An ORE storage error has been detected, and users should migrate now

On June 17, ORE detected a bug in the storage software and quickly responded to fix the issue. However, a security incident in the smart contract located on the Solana blockchain allowed hackers to steal 25.5 SOL tokens from the protocol’s payout mechanism, worth about $2,215.

“All user deposits are safe,” guarantees the ORE team after a security incident

ORE, a proof-of-work-like mining protocol on Solana, revealed details regarding the security incident through a post on X. The team confirmed that they had identified “An attack on the quota program leading to an unfair distribution of returnsHowever, the damage was small compared to recent cyberattacks on DeFi platforms.

The team confirmed that “All user deposits are safe. There is no risk of losing money.”

Raw protocol He explained This security incident is related to an isolated smart contract flaw in the staking software, and did not affect the network or the main mining system. “The stake program isolates users’ funds. Each stake account has an independent token, which means the attacker could not steal deposits from other users. The stake program has sufficient reserves to cover all valid user deposits and return claims. “The impact was limited only to unfair distribution of revenue,” the official post shared on X said.

In the protocol, users share their SOL or ORE tokens Smart contracts Related to the protocol’s network-based mining game. In this mining space, miners work on a 5×5 grid to generate rewards. Apart from this, the staking mechanism on the protocol allows them to generate returns. However, like many other DeFi protocols, it carries some risks if smart contracts are not fully audited.

The ORE protocol asks users to migrate to the new smart contract

According to the official statement, the bug was found in the smart contract code of the staking software. Using this bug, hackers unfairly claimed 25.5 SOL tokens after inflating them. Register stake balance without actually depositing tokens. This is a very small amount compared to major hacks, and the ORE team was able to avoid further exploitation of the protocol through quick security measures.

The team stated that staking contracts for individual users were not affected by the cyber attack, and no significant funds were stolen from the user.

After noticing the problem, the ORE protocol administrators quickly froze everything Revenue transfers from mining program to staking program on June 15, 2026. During this time, pirates The quota balance swelled by about 6% of the total quota pool.

In order to avoid any further exploitation of funds, the team suggested that all users who have existing stakes in old smart contracts should withdraw their funds, and should move to a new stake contract to earn rewards.

Apart from this, the Storage of Raw Liquids (Store) Program It is also frozen and depends on the affected quota program. The ORE team also created a new contract for the store code as part of the migration. This means that users who have STORE tokens will also need to exchange them for new store mint as part of the process.

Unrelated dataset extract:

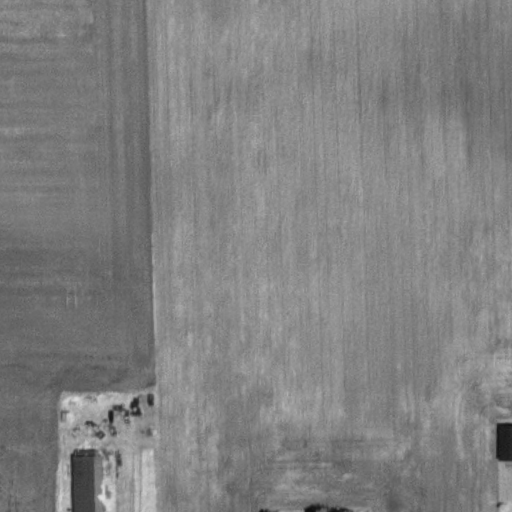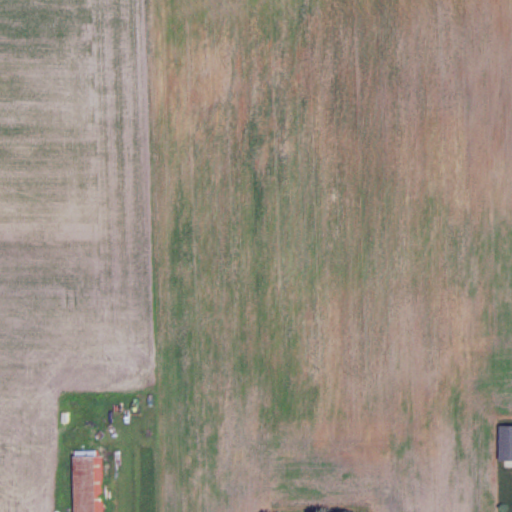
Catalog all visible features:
building: (504, 444)
building: (86, 482)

The post stated:Funds held in the stake program are secured by user wallets alone. Protocol maintainers do not have upgrade authority over staking or storage contracts, and therefore cannot migrate stake on behalf of users. A one-click migration process is provided a class Official ORE application page.

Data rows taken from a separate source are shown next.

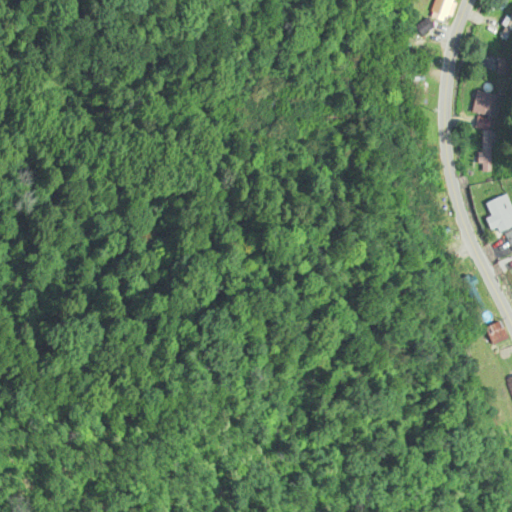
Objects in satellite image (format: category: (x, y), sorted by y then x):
building: (441, 8)
building: (486, 105)
building: (274, 107)
road: (449, 164)
building: (428, 183)
building: (496, 215)
building: (508, 240)
building: (470, 294)
road: (253, 310)
building: (490, 333)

This cyberattack is a classic smart contract bug, most likely related to issues like account mishandling, replenishment attacks that reuse closed accounts, or validation gaps, which are common in Solana. In the past, ORE also encountered network congestion due to high user demand; However, it has been fixed on 2nd edition with better mechanics.

In the past few months, the DeFi sector has faced major cyberattacks, including Seaweed dao The attack in which users lost millions of dollars, affecting the overall DeFi system.